▶ _SELECTED TEXT_
○ ○ ○
Editor’s note: The Sun Spots column that appears from Monday through Friday will be trimmed temporarily to accommodate the Sun Journal’s six-month “Tough People, Smart Money” thrifty cook recipes. Each Saturday, Sun Spots will be expanded to accommodate our readers’ contributions. We hope you enjoy our money-saving recipes. – Judith Meyer, managing editor/days.

Dear Sun Spots: First and most important, your column is the greatest. There is always useful information for day-to-day use. Keep up the good work.

I would like to know, when the world comes to an end on Feb. 17, at which time the television signals go digital, what happens to the radio signal for the TV stations? The early morning news, Today Show and the 5 p.m. WCSH 6 news and weather keep me informed and prepared. As I asked before, will my world come to an end on Feb. 17? Please tell me there is hope and drive time won’t be in silence!

Secondly, please tell me what the extra bright light is early evening low in the western sky. It is super bright and it appears to be an irregular shape. Is it the Space Lab? It would be nice to have a note weekly or monthly about what we are seeing in the night sky. My mother used to tell me the newest, bright star was a recently deceased relative smiling at me from heaven. Now, as I am basically the last and oldest member of my family and after all these years of those “bright stars are my relatives” they are now laughing hysterically at this old fool.

Again, thanks for your great column and your great work. – DFL, Monmouth.

Answer: Sun Spots is glad you asked this question as we also listen to the news on our commute home. WCSH 6 General Manager Steve Thaxton said that after the switch to digital, currently scheduled to be Feb. 17, the 87.7 FM signal will no longer be broadcast. He said this radio signal is actually the audio frequency for the analog channel six signal for all channel sixes in the country. They are working to find a local radio broadcaster to simulcast their newscasts on another frequency and hope to have that substitution before the switch to digital.

In response to your second inquiry, according to NASA, depending on your location, the orbit of the shuttle and station and lighting conditions, you might be able to see the shuttle and space station from the ground. However, it doesn’t sound like that’s what it is; “sightings” often last under one or two minutes.

Members of the Southern Maine Astronomers were also very helpful in answering your inquiry. They believe it is either the planet Venus or Jupiter. They said that Venus, due to its closeness to the sun and the high reflectivity of its atmosphere, becomes very bright as its orbit brings it closer to the Earth. Over several months it will rise higher in the sky at sunset and then lower and then do the same during the morning hours. Jupiter is low in the sky after sunset and sometimes, on clear nights, you can almost see the moons around the planet, making it look “irregular.” They also note that looking through a pair of binoculars will show the Jupiter moons quite clearly. Venus is higher in the sky than Jupiter.

If you’re interested in learning more about the group or what you see in the night sky, feel free to attend a meeting in Cumberland at the Congregational Church in the center of Cumberland, the third Friday of the month or join the group for one of their star parties; the next one is scheduled for Saturday, June 6. Check out their Web site for more information, www.southernmaineastronomers.org.
○ ○ ○
[Records from a data collection]

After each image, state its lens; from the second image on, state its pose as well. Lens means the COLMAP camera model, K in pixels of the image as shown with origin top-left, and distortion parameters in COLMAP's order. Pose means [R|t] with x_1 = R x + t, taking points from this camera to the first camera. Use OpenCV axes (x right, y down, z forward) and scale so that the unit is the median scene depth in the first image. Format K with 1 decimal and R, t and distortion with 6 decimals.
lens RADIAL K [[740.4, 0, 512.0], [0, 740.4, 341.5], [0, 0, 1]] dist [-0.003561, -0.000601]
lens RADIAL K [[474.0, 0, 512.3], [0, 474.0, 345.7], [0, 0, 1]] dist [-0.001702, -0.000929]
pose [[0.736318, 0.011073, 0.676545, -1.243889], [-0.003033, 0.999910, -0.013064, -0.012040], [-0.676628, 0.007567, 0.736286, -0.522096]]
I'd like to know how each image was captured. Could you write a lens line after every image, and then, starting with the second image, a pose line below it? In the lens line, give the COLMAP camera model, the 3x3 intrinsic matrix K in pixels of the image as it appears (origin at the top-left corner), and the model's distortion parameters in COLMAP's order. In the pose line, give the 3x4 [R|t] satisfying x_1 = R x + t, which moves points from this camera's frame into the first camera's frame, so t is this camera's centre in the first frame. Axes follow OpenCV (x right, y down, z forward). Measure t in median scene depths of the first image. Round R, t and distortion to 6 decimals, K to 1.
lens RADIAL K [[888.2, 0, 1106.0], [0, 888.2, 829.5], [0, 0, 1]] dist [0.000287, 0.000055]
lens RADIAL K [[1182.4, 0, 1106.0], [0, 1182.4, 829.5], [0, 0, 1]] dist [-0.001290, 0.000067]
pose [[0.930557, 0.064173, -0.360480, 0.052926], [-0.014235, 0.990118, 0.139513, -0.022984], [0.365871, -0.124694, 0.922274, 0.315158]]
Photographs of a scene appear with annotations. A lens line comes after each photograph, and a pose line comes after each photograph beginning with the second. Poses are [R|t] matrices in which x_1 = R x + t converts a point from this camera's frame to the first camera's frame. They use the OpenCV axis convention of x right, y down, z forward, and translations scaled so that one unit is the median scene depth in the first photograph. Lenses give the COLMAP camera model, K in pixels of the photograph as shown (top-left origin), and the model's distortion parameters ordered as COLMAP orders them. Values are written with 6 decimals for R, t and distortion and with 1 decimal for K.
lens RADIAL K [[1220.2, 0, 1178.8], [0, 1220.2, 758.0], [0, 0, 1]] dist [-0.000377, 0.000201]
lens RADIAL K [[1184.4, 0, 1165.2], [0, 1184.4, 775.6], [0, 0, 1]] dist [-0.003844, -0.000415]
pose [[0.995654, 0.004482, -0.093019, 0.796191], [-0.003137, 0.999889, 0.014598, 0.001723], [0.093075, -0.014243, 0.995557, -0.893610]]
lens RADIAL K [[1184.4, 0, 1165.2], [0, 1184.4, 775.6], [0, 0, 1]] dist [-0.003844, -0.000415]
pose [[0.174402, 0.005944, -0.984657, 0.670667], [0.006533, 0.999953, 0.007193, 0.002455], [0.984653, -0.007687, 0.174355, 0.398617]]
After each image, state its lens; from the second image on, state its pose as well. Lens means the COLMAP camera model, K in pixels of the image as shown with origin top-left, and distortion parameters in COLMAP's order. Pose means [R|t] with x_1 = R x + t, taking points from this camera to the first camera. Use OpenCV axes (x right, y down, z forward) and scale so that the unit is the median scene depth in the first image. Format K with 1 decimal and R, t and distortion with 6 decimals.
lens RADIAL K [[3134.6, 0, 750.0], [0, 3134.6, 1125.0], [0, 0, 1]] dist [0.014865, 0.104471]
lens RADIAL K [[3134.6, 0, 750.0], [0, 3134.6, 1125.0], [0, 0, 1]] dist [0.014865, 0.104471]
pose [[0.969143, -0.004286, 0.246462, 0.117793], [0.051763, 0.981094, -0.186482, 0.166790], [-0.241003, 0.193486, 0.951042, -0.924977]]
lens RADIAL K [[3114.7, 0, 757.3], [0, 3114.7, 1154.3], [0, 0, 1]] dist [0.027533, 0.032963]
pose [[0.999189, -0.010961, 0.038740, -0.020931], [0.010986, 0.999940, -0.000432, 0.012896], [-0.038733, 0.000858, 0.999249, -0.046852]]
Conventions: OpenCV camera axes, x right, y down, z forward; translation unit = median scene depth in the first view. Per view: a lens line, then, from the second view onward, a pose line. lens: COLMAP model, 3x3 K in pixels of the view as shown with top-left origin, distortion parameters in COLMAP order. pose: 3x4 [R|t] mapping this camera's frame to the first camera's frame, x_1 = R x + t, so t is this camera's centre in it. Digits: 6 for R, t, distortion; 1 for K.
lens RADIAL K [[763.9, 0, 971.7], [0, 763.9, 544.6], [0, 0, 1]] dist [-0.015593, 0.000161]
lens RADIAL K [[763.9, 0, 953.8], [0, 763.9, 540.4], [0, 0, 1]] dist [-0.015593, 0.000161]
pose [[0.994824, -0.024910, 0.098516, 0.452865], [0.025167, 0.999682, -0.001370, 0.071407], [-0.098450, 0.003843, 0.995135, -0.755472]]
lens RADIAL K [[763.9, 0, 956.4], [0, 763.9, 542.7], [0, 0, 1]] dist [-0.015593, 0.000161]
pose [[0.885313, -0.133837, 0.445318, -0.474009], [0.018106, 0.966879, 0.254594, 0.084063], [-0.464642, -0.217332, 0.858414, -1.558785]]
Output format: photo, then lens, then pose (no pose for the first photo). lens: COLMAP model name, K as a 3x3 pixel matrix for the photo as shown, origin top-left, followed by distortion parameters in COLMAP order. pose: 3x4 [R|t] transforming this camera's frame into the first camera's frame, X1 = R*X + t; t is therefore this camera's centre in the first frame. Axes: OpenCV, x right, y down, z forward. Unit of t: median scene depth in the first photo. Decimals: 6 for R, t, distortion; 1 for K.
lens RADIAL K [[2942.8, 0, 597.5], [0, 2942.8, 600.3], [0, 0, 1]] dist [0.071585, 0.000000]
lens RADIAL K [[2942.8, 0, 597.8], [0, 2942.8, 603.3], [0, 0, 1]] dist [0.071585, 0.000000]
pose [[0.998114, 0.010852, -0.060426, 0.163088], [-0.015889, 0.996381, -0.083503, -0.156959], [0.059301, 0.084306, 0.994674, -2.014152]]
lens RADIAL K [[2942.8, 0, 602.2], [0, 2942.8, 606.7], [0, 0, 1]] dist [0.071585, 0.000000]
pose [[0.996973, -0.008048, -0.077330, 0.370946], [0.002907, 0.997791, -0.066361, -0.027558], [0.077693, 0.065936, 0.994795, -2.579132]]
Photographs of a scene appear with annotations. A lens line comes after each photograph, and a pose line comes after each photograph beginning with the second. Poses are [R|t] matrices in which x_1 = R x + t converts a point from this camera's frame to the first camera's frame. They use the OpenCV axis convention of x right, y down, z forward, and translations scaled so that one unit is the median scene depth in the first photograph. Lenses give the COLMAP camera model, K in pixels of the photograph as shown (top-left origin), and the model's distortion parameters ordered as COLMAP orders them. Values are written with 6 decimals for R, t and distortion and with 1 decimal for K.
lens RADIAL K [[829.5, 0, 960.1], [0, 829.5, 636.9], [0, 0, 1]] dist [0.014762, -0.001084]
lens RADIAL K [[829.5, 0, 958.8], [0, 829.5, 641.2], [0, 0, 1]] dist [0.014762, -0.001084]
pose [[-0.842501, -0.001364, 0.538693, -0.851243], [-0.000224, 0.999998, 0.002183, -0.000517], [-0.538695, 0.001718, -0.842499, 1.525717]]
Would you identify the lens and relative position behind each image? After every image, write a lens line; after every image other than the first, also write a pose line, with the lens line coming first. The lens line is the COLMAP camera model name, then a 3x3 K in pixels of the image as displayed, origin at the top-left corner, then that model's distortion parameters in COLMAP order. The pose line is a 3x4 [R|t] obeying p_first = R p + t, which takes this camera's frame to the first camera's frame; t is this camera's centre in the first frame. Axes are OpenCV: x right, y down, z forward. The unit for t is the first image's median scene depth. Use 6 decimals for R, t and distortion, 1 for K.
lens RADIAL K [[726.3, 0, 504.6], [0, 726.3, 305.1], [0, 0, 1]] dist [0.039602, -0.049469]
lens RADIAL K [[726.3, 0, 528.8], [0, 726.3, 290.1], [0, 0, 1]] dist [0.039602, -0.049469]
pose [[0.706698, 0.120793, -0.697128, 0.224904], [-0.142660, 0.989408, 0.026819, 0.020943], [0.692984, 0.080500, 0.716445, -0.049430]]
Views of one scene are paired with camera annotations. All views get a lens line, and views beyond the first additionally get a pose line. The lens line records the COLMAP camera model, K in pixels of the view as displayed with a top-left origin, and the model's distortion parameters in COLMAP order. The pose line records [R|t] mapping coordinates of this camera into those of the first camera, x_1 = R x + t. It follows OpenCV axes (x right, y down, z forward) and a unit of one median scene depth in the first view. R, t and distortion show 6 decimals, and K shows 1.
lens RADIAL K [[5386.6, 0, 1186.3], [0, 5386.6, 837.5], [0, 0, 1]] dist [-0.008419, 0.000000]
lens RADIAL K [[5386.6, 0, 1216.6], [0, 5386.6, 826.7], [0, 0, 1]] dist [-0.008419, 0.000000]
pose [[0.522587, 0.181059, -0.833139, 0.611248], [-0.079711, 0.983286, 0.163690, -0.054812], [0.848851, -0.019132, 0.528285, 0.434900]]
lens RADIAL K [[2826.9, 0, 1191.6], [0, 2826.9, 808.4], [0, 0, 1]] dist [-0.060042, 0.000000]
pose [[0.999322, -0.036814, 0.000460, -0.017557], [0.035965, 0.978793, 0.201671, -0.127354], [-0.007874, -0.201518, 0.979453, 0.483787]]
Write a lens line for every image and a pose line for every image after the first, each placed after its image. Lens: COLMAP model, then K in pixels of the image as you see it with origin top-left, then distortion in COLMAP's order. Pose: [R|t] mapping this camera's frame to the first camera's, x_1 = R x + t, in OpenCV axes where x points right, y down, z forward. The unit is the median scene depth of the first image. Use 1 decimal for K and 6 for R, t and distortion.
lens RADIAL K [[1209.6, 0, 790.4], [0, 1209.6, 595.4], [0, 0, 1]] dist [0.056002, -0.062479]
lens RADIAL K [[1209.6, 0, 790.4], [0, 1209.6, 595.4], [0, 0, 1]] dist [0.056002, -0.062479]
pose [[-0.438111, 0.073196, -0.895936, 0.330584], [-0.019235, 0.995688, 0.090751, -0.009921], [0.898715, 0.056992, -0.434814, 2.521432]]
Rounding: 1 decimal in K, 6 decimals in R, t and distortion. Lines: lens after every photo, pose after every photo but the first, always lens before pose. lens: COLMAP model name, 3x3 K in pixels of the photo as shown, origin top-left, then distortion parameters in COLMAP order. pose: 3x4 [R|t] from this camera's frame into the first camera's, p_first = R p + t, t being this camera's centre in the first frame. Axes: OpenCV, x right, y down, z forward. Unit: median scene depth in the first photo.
○ ○ ○
▶ _WORK ORDER A_
In the Sun Spots column, which FM signal will no longer be broadcast after the switch to digital?
▶ _WORK ORDER B_
Rewrite the paragraph of the Sun Spots column that begins "Members of the Southern Maine Astronomers" as a short bulleted list that keeps its main facts.
▶ _WORK ORDER C_
Write the next part of the Sun Spots column, picking up after its last sentence.

▶ _ANSWER A_
The 87.7 FM signal.

▶ _ANSWER B_
- Members of the Southern Maine Astronomers believe the bright light is either Venus or Jupiter.
- Venus becomes very bright as its orbit brings it closer to Earth, because it is close to the sun and its atmosphere is highly reflective.
- Over several months, Venus rises higher in the sky at sunset, then lower, and then follows the same pattern in the morning hours.
- Jupiter is low in the sky after sunset. On clear nights its moons can almost be seen, which makes it look "irregular."
- Binoculars show Jupiter's moons quite clearly.
- Venus sits higher in the sky than Jupiter.

▶ _ANSWER C_
Dear Sun Spots: We are seeking Lewiston High School classmates for the classes of 1968 and 1969 for our upcoming combined class reunion. We are also in need of help finding and contacting some of our classmates. For more information for the class of 1969, contact Jil Dionne at 998-2043 or Carol (Giasson) White-St Pierre at 784-1635. For information for the class of 1968 contact Connie (Jacques) Chretien at 783-9809. Thank you. – Carol, Auburn.

Dear Sun Spots: I am looking for a relative or anyone who might know a relative of Winfield (Wimpy) Millett, a former race car driver who won the first three championships (1950-1952) at Oxford Plains Speedway. Please contact the Maine Vintage Race Car Assn., 51 Heath Lane, Auburn, ME 04210 or e-mail [email protected] Thank you. – Robert Morris, Auburn.

Dear Sun Spots: My family and I used to enjoy eating at Heartland Restaurant in the Lewiston Mall. On one of our trips there we found that they were closed because they were remodeling. Then, a while later we went there again and were surprised to see a sign that said “space for lease.” Could you please find out what happened to Heartland for me? – Ashley, Lewiston.

Answer: As reported in earlier Sun Spots columns, Heartland Restaurant has closed permanently. Unfortunately, Sun Spots was not able to find out the reason for the closing and we have not received information from the former owners.

Dear Sun Spots: I am an activity director at Auburn Residential Care Center, and I am hoping that you and fellow readers might be able to help us. Auburn Residential Care is a 35-bed facility with a very active clientele.

The residents are interested in and are in need of a couple of computers that they could use to play games on and do some searches on the Internet. We are hoping that maybe some readers may have upgraded their computers over the holiday season and would be willing to donate their old computer to the residents.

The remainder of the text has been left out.